→ DATASET RECORDS:
━━━━━━━━━━━━━━━━━━━━━━━━━━━━━━

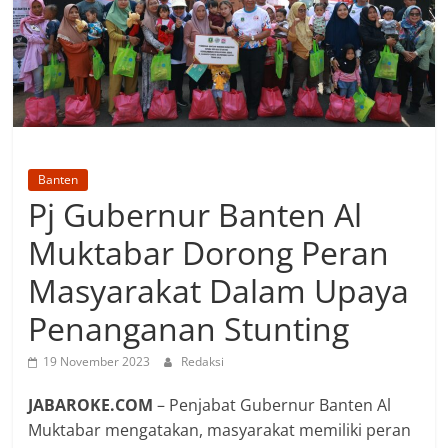
Banten
Pj Gubernur Banten Al
Muktabar Dorong Peran
Masyarakat Dalam Upaya
Penanganan Stunting
19 November 2023
Redaksi
JABAROKE.COM
– Penjabat Gubernur Banten Al
Muktabar mengatakan, masyarakat memiliki peran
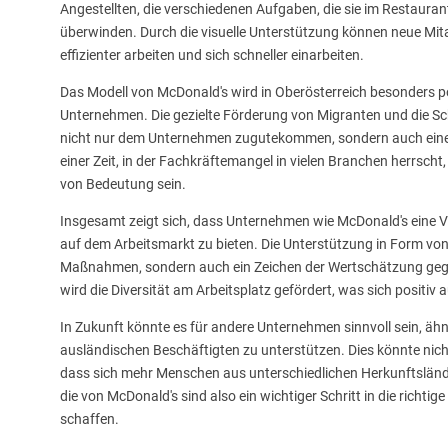
Angestellten, die verschiedenen Aufgaben, die sie im Restaurant
überwinden. Durch die visuelle Unterstützung können neue Mit
effizienter arbeiten und sich schneller einarbeiten.
Das Modell von McDonald's wird in Oberösterreich besonders po
Unternehmen. Die gezielte Förderung von Migranten und die S
nicht nur dem Unternehmen zugutekommen, sondern auch einen wi
einer Zeit, in der Fachkräftemangel in vielen Branchen herrsch
von Bedeutung sein.
Insgesamt zeigt sich, dass Unternehmen wie McDonald's eine
auf dem Arbeitsmarkt zu bieten. Die Unterstützung in Form von 
Maßnahmen, sondern auch ein Zeichen der Wertschätzung gegenü
wird die Diversität am Arbeitsplatz gefördert, was sich positi
In Zukunft könnte es für andere Unternehmen sinnvoll sein, äh
ausländischen Beschäftigten zu unterstützen. Dies könnte nich
dass sich mehr Menschen aus unterschiedlichen Herkunftsländern
die von McDonald's sind also ein wichtiger Schritt in die richtig
schaffen.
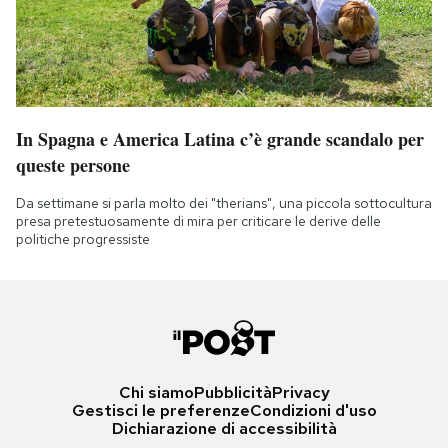
In Spagna e America Latina c’è grande scandalo per
queste persone
Da settimane si parla molto dei "therians", una piccola sottocultura
presa pretestuosamente di mira per criticare le derive delle
politiche progressiste
Chi siamo
Pubblicità
Privacy
Gestisci le preferenze
Condizioni d'uso
Dichiarazione di accessibilità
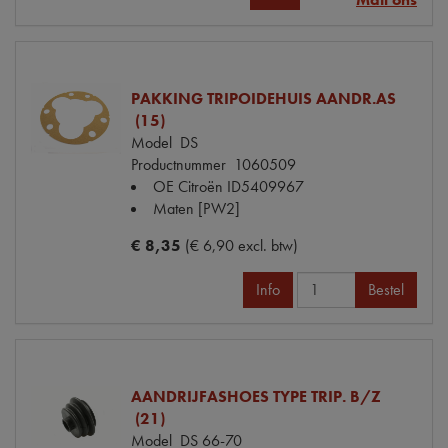
PAKKING TRIPOIDEHUIS AANDR.AS
(15)
Model
DS
Productnummer
1060509
OE Citroën
ID5409967
Maten
[PW2]
€ 8,35
(€ 6,90 excl. btw)
Info
Bestel
AANDRIJFASHOES TYPE TRIP. B/Z
(21)
Model
DS 66-70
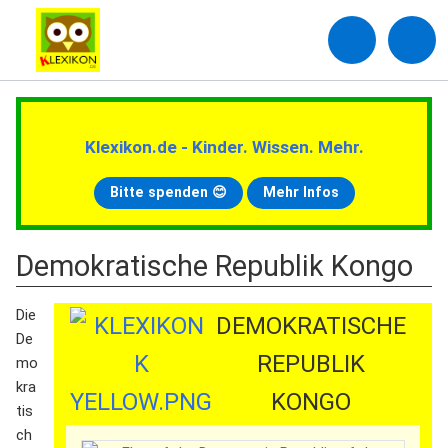
Klexikon.de - Kinder. Wissen. Mehr.
Bitte spenden 😊
Mehr Infos
Demokratische Republik Kongo
Die
DEMOKRATISCHE
De
REPUBLIK
mo
kra
KONGO
tis
ch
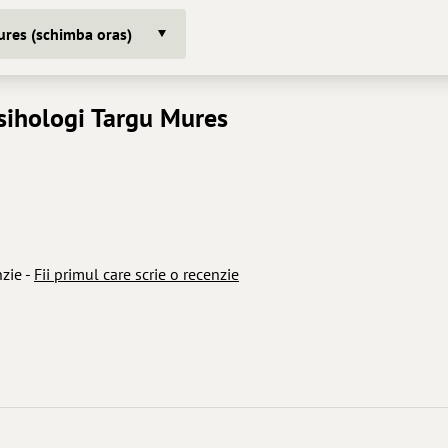
res (schimba oras)
sihologi Targu Mures
nzie -
Fii primul care scrie o recenzie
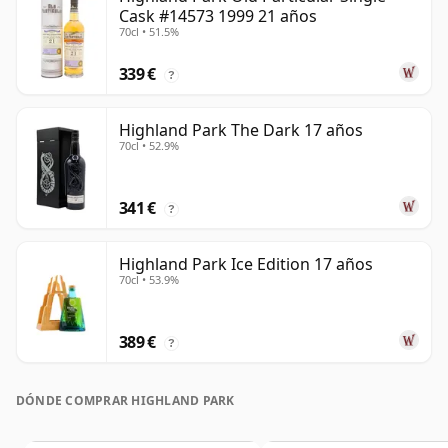
Cask #14573 1999 21 años
70cl • 51.5%
339 €
?
Highland Park The Dark 17 años
70cl • 52.9%
341 €
?
Highland Park Ice Edition 17 años
70cl • 53.9%
389 €
?
DÓNDE COMPRAR HIGHLAND PARK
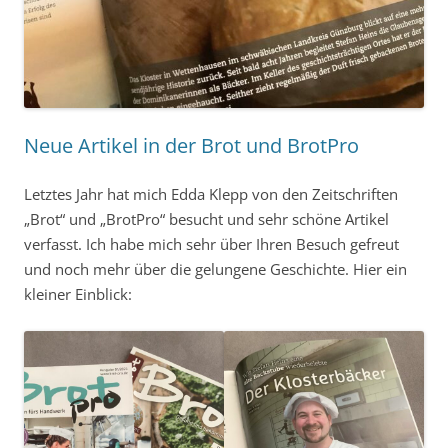
Neue Artikel in der Brot und BrotPro
Letztes Jahr hat mich Edda Klepp von den Zeitschriften
„Brot“ und „BrotPro“ besucht und sehr schöne Artikel
verfasst. Ich habe mich sehr über Ihren Besuch gefreut
und noch mehr über die gelungene Geschichte. Hier ein
kleiner Einblick:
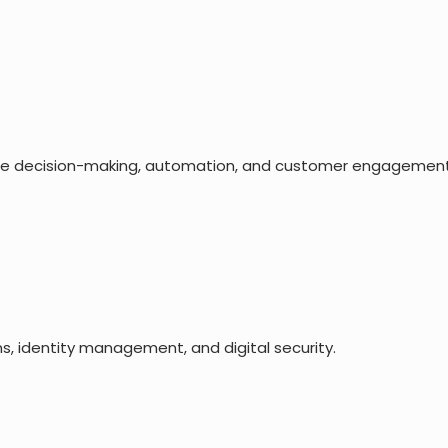
prise decision-making, automation, and customer engagement
ns, identity management, and digital security.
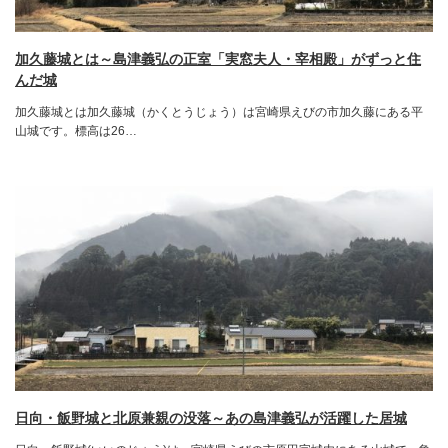
加久藤城とは～島津義弘の正室「実窓夫人・宰相殿」がずっと住
んだ城
加久藤城とは加久藤城（かくとうじょう）は宮崎県えびの市加久藤にある平
山城です。標高は26…
日向・飯野城と北原兼親の没落～あの島津義弘が活躍した居城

━━━━━━━━━━━━━━━━━━━━━━━━━━━━━━

→ EXERCISE: If a line in the records above contains "auch", copy that line.

→ EXERCISE SOLUTION:
nicht nur dem Unternehmen zugutekommen, sondern auch einen wi
Maßnahmen, sondern auch ein Zeichen der Wertschätzung gegenü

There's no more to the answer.